For over fifty (50) years automotive engine oils have been formulated with zinc dialkyl dithiophosphate (ZDDP) resulting in low levels of wear, oxidation, and corrosion. The additive is truly ubiquitous and found in nearly every modern engine oil. ZDDP imparts multifunctional performance in the areas of anti-wear, anti-oxidation, and anti-corrosion and is undeniably one of the most cost-effective additives in general use by engine oil manufacturers and marketers.
However, there is concern that phosphorus from engine oils may volatilize and pass through the combustion chamber so that elemental phosphorus is deposited on catalytic systems resulting in a loss of catalyst efficiency. ZDDP is known to provide a source of phosphorus that may cause significant problems with exhaust catalytic converters and oxygen sensors when the phosphorus from combusted oil forms an impermeable glaze that may mask precious metal catalytic sites. As a result there is pressure by the automakers to control and/or reduce the amount of phosphorus-containing compounds used in engine oils to facilitate longer converter and oxygen sensor life, and to reduce the manufacturer's initial costs of converters through lower precious metal content.
While a reduction in the phosphorus content of the lubricating oils may improve catalytic converter life or efficiency, the benefits of phosphorus additives for friction control and wear protection may not be conveniently matched by non-phosphorus containing additives. Accordingly, there is a competing need for additives and methods that enable protection of catalytic activity without significantly reducing a total phosphorus content of the lubricating oil compositions.
In one embodiment herein is presented a lubricated surface containing a lubricant composition including a base oil of lubricating viscosity, an amount of a phosphorus-containing compound, and an amount of at least one hydrocarbon soluble titanium compound. The titanium compound is effective to provide an aged catalyst temperature that converts at least fifty percent of exhaust gas hydrocarbons, carbon monoxide, and NOx that is lower than an aged catalyst temperature that converts at least fifty percent of exhaust gas hydrocarbons, carbon monoxide, and NOx of the lubricant composition devoid of the hydrocarbon soluble titanium compound.

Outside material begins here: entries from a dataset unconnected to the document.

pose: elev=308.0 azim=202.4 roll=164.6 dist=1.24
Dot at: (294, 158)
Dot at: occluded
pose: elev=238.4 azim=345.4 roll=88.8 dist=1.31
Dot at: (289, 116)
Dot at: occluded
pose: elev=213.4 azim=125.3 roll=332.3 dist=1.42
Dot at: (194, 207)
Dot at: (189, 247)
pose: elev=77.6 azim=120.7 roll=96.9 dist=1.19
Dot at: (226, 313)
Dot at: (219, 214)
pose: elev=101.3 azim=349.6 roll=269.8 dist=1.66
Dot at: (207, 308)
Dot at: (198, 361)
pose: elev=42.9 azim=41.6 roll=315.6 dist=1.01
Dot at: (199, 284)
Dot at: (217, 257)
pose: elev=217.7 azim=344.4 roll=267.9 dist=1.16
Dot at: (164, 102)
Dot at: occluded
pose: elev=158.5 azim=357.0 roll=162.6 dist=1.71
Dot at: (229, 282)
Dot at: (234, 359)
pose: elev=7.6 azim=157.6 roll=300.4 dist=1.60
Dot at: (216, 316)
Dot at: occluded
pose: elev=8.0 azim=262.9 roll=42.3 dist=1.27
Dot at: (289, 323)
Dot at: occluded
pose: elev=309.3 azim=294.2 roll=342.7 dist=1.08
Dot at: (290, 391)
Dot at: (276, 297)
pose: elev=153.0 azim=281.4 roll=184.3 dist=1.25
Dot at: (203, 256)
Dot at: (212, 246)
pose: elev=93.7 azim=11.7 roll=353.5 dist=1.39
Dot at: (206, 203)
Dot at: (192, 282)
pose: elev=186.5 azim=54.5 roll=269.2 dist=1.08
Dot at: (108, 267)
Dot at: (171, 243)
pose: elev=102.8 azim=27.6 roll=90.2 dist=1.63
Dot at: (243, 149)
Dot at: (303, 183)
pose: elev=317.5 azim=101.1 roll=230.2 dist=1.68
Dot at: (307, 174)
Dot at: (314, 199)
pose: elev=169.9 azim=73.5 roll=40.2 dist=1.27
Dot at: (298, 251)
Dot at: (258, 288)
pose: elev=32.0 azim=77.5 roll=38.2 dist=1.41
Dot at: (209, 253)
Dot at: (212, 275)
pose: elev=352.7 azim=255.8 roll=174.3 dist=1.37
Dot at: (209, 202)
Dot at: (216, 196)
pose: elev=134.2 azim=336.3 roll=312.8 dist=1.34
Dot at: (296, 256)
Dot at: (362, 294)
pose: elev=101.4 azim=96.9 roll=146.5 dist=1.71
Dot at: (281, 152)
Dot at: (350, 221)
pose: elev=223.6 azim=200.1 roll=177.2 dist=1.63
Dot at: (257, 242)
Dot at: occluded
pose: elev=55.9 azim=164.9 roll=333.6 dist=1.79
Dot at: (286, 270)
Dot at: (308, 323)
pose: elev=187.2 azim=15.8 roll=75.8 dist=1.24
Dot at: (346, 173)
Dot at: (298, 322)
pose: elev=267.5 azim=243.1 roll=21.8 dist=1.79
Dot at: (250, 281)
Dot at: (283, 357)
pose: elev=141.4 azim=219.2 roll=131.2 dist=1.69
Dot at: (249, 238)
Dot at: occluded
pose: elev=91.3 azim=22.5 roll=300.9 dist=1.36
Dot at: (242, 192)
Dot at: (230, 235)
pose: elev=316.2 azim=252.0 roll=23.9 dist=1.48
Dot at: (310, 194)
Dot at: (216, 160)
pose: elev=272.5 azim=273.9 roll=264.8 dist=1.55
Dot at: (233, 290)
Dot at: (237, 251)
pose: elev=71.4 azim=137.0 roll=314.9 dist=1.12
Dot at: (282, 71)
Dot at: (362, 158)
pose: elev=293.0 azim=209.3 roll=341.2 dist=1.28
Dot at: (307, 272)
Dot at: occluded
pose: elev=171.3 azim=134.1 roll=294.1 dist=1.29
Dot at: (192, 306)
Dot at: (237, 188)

In another embodiment, there is provided a vehicle having moving parts and containing a lubricant for lubricating the moving parts. The lubricant includes an oil of lubricating viscosity, at least one phosphorus-containing compound, and an amount of at least one hydrocarbon soluble titanium compound. The titanium compound is effective to provide an aged catalyst temperature that converts at least fifty percent of exhaust gas hydrocarbons, carbon monoxide, and NOx that is lower than an aged catalyst temperature that converts at least fifty percent of exhaust gas hydrocarbons, carbon monoxide, and NOx of the lubricant composition devoid of the hydrocarbon soluble titanium compound.
In yet another embodiment there is provided a fully formulated lubricant composition including a base oil component of lubricating viscosity, at least one phosphorus-containing compound, and an amount of hydrocarbon soluble titanium-containing agent. The titanium-containing agent is effective to provide an aged catalyst temperature that converts at least fifty percent of exhaust gas hydrocarbons, carbon monoxide, and NOx that is lower than an aged catalyst temperature that converts at least fifty percent of exhaust gas hydrocarbons, carbon monoxide, and NOx of the lubricant composition devoid of the hydrocarbon soluble titanium-containing agent. The titanium-containing agent is essentially devoid of sulfur and phosphorus atoms.
A further embodiment of the disclosure provides a method of reducing an aged exhaust catalyst temperature effective to convert at least fifty percent of exhaust gas hydrocarbons, carbon monoxide, and NOx. The method includes contacting the engine parts with a lubricant composition having a base oil of lubricating viscosity, at least one phosphorus-containing compound, and an amount of a hydrocarbon soluble titanium compound effective to provide an aged exhaust catalyst temperature that is lower than an aged exhaust catalyst temperature that converts at least fifty percent of exhaust gas hydrocarbons, carbon monoxide, and NOx of the lubricant composition devoid of the hydrocarbon soluble titanium compound.
As set forth briefly above, embodiments of the disclosure provide a hydrocarbon soluble titanium additive that may significantly improve exhaust catalyst performance despite the use of lubricant compositions containing phosphorus compounds that otherwise negatively impact exhaust catalyst performance over time. The additive may be mixed with an oleaginous fluid that is applied to a surface between moving parts. In other applications, the additive may be provided in a fully formulated lubricant composition. The additive is particularly directed to meeting the currently proposed GF-5 standards for passenger car motor oils and PC-10 standards for heavy duty diesel engine oil as well as future passenger car and diesel engine oil specifications. The additive may be particularly useful to enable vehicles to meet stringent 120,000 mile catalyst durability efficiency standards such as EPA Tier-II, BIN5.
It is to be understood that both the foregoing general description and the following detailed description are exemplary and explanatory only and are intended to provide further explanation of the embodiments disclosed and claimed.